SUPPLIED MATERIAL:
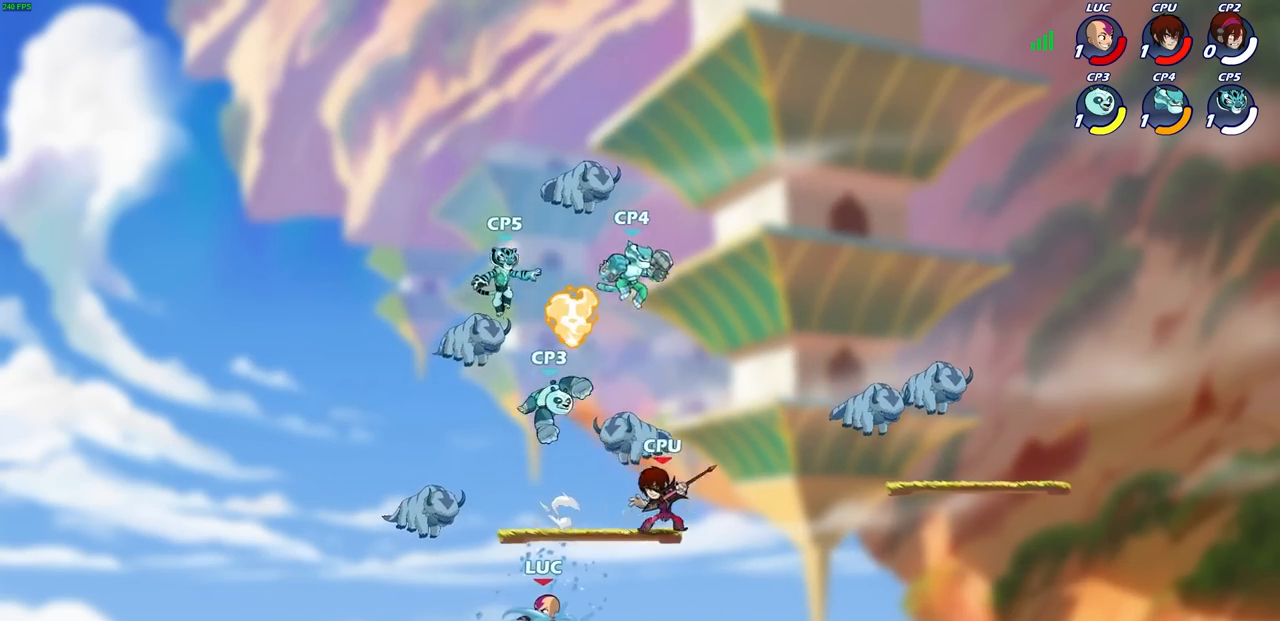
{"buttons": [], "left_stick": "center", "right_stick": "center", "events": [[233, "CIRCLE", "up"]]}
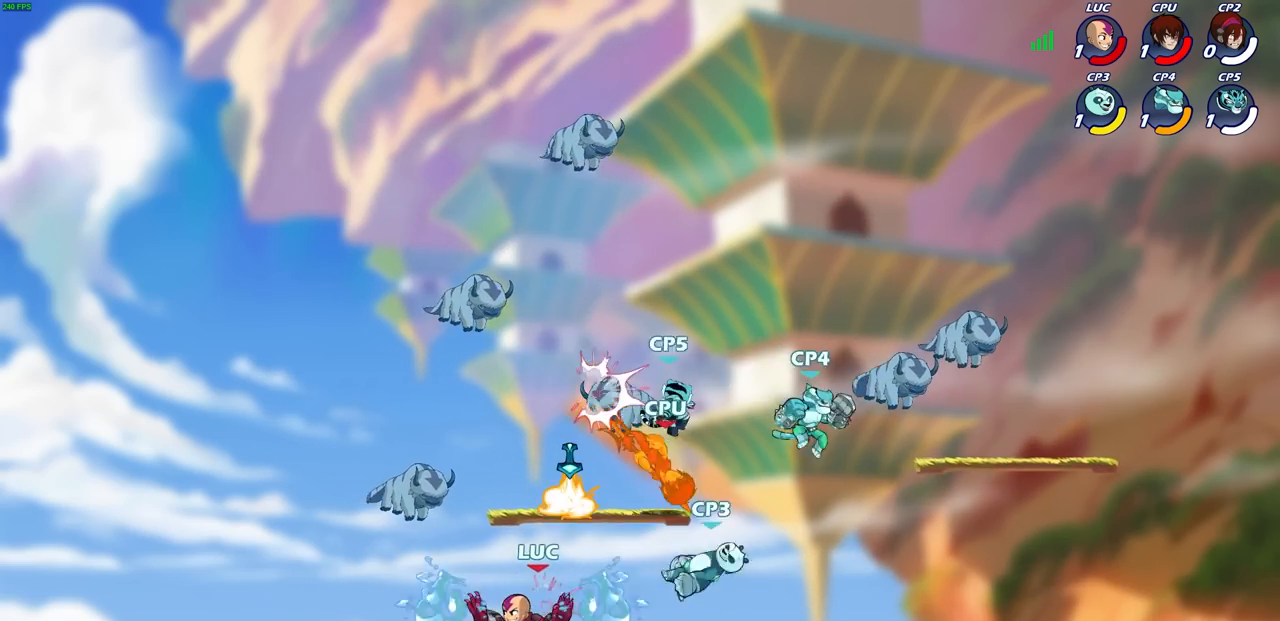
{"buttons": [], "left_stick": "right", "right_stick": "center", "events": [[233, "left_stick", "left"], [433, "left_stick", "up-right"], [500, "left_stick", "right"]]}
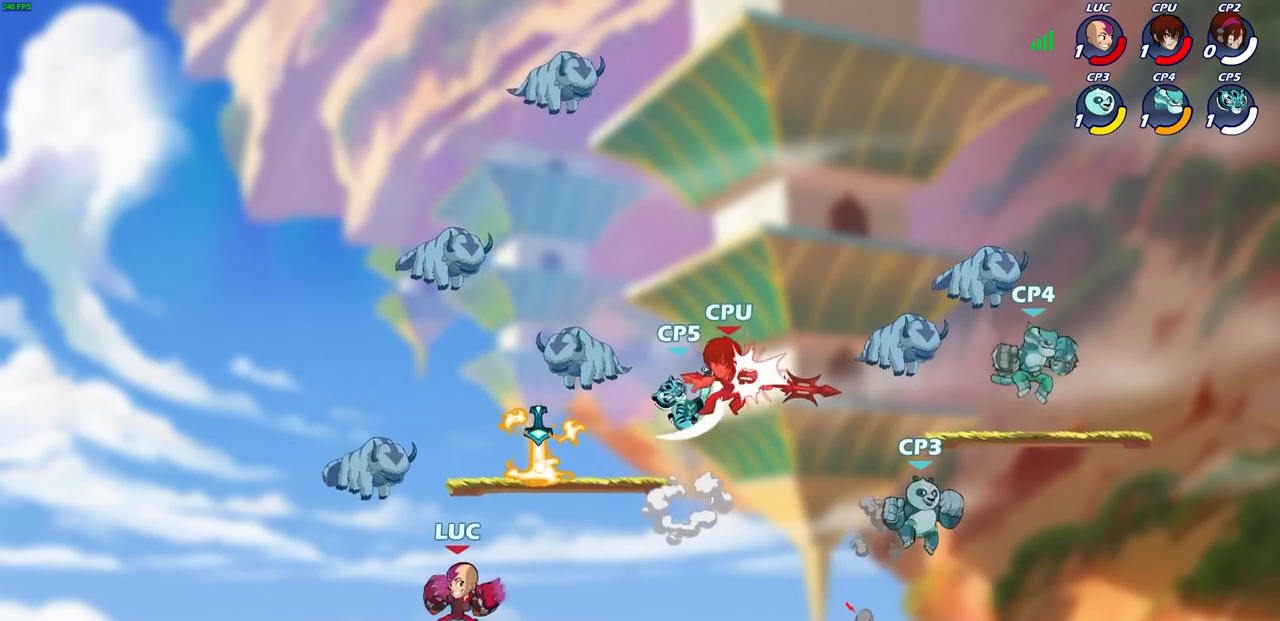
{"buttons": ["CROSS", "SQUARE", "R2"], "left_stick": "up-right", "right_stick": "center", "events": [[117, "left_stick", "left"], [233, "left_stick", "right"], [400, "R2", "down"], [433, "CROSS", "down"], [433, "left_stick", "up-right"], [483, "SQUARE", "down"]]}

ABOUT THIS TASK: Leave out the pictures and print every line of the data exactly.

YOUR SOLUTION:
{"buttons": [], "left_stick": "center", "right_stick": "center", "events": [[233, "CIRCLE", "up"]]}
{"buttons": [], "left_stick": "right", "right_stick": "center", "events": [[233, "left_stick", "left"], [433, "left_stick", "up-right"], [500, "left_stick", "right"]]}
{"buttons": ["CROSS", "SQUARE", "R2"], "left_stick": "up-right", "right_stick": "center", "events": [[117, "left_stick", "left"], [233, "left_stick", "right"], [400, "R2", "down"], [433, "CROSS", "down"], [433, "left_stick", "up-right"], [483, "SQUARE", "down"]]}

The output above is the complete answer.